Many injuries from falls do not become apparent until days after the accident occurs. Even if you think there’s no severe damage, it’s a good idea to report the accident immediately, so you preserve your rights under the law.
In reporting such an accident, you also make management aware of a problem that could injure others in the future. (Note: Even if you fail to report the incident immediately, your lawyer may be able to process your claim successfully.)
After a chair collapse accident, we might imagine that we did something wrong or were responsible in some way for the chair’s failure. This is probably not the case – chairs are meant to support human beings, and you should be entitled to rely upon that chair to do its job. (There may be exceptions to this, but a lawyer’s assessment of the circumstances is important in any case.) Please, do not immediately assume that you did something to cause the accident.

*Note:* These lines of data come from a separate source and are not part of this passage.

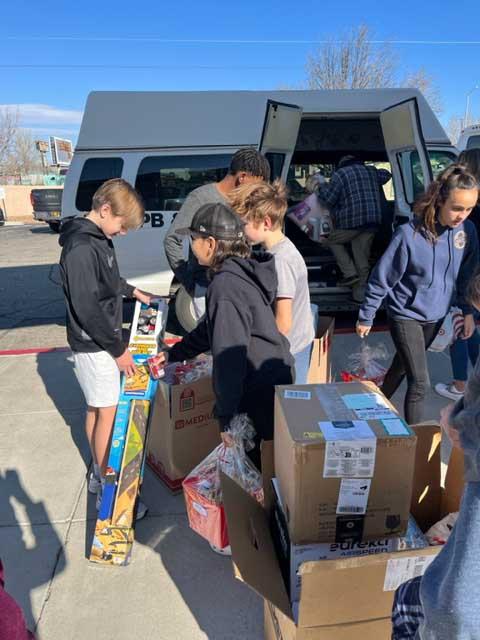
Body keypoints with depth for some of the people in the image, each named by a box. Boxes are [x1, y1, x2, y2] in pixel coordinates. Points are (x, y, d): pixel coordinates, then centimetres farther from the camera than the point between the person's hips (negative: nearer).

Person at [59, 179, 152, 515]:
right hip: (94, 345, -9)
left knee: (96, 409, 17)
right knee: (108, 413, -1)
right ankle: (107, 490, 13)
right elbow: (87, 309, -24)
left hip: (102, 340, 9)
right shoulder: (80, 248, -23)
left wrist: (132, 291, 17)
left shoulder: (99, 239, 7)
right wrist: (118, 349, -18)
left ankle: (99, 474, 32)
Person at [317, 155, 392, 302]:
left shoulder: (340, 174, 3)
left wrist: (320, 188, 16)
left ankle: (350, 273, 4)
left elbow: (328, 199, -1)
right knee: (362, 257, 10)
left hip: (351, 221, -5)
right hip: (373, 220, 6)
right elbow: (386, 174, 39)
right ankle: (359, 293, 13)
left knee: (332, 241, 18)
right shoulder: (371, 171, 20)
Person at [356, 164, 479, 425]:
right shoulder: (410, 234, -25)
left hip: (436, 315, 6)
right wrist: (366, 317, -10)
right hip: (406, 315, -5)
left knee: (403, 365, 23)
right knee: (419, 382, -6)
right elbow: (382, 279, -16)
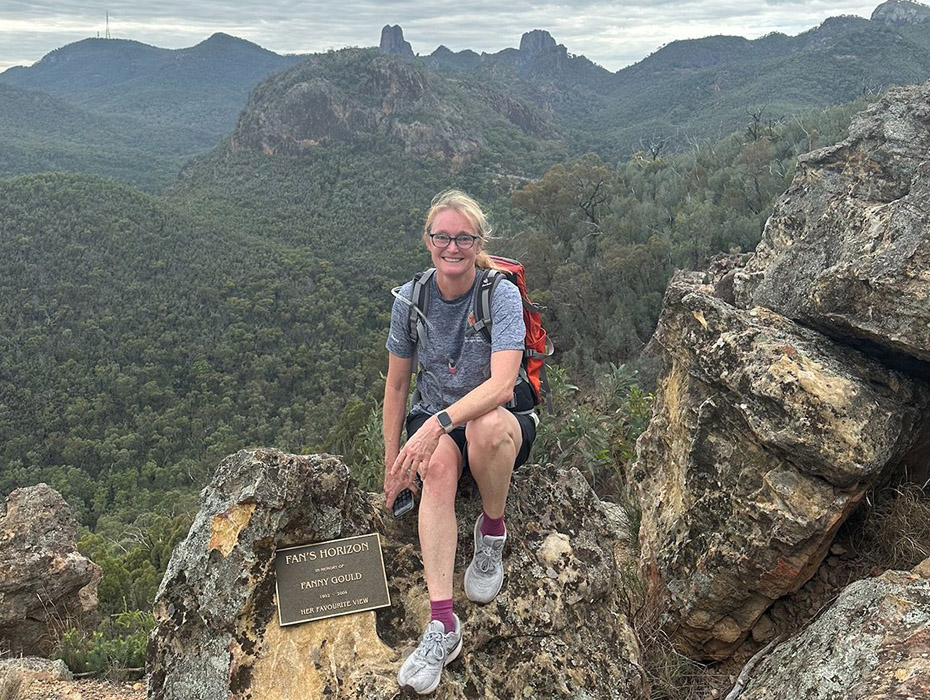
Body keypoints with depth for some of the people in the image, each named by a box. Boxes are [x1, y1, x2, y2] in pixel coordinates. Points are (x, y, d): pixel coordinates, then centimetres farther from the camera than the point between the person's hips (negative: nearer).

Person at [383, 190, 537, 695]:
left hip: (503, 420, -2)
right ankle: (442, 622, -35)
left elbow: (501, 384, -28)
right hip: (434, 424, 3)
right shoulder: (410, 299, -3)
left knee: (486, 426, -38)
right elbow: (396, 386, 5)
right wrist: (393, 462, 2)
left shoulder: (501, 295, -14)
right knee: (437, 467, -32)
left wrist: (439, 423, -40)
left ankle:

The evidence of negligence, which is the chair itself, can quickly be thrown away or otherwise eliminated in such accidents. To avoid losing this evidence, victims should consult with an attorney immediately after a chair collapse accident. The sooner your legal team can take steps to preserve the evidence, the better the chances are of securing full and fair compensation for your injuries.
What Evidence Is Critical in a Chair Injury Claim?
As in all personal injury claims, the victim must prove the facts of their claim. This means collecting relevant evidence of when, why, and how the accident happened. Some important evidence sources are:
- Eyewitnesses – Get the names and contact information of anybody who witnessed the accident so they can be interviewed and supply testimony if necessary.
- Photographs – Cell phone photos of the chair, its surroundings, and, if possible, the injuries sustained are helpful. A picture really is worth a thousand words.
- Video footage – Depending upon where the chair collapse occurred, there may be security camera footage. If the recording belongs to the store or building where the accident happened, it could be difficult to obtain. Your legal team can compel the owner to turn this evidence over.
Why Should You Hire a Lawyer for a Chair Injury Claim?
Because of the difficulties in proving a chair collapse claim, most successful claimants choose to hire a personal injury lawyer. Many legal teams offer a free consultation for such matters.
Because these professionals are trained and experienced in handling the challenges of these cases, lawyers can be especially useful in helping the victims reach a full and fair compensation package.
Historic Chair Injury Claims
Here are just a few examples of chair collapse claims settled in recent years.
- In 2013, a man was injured when a chair collapsed in his attorney’s office; he was awarded $2.2 million dollars.
- A woman purchased and brought home a fully assembled barstool. When she sat in it the first time, it fell apart, causing her to fall and suffer spinal cord injuries. She was awarded $740,000.
- A man sat down as he was awaiting a meal in a local food court. When the chair fell apart under him, he fell, suffering back and shoulder injuries that required surgery. He was awarded $150,000.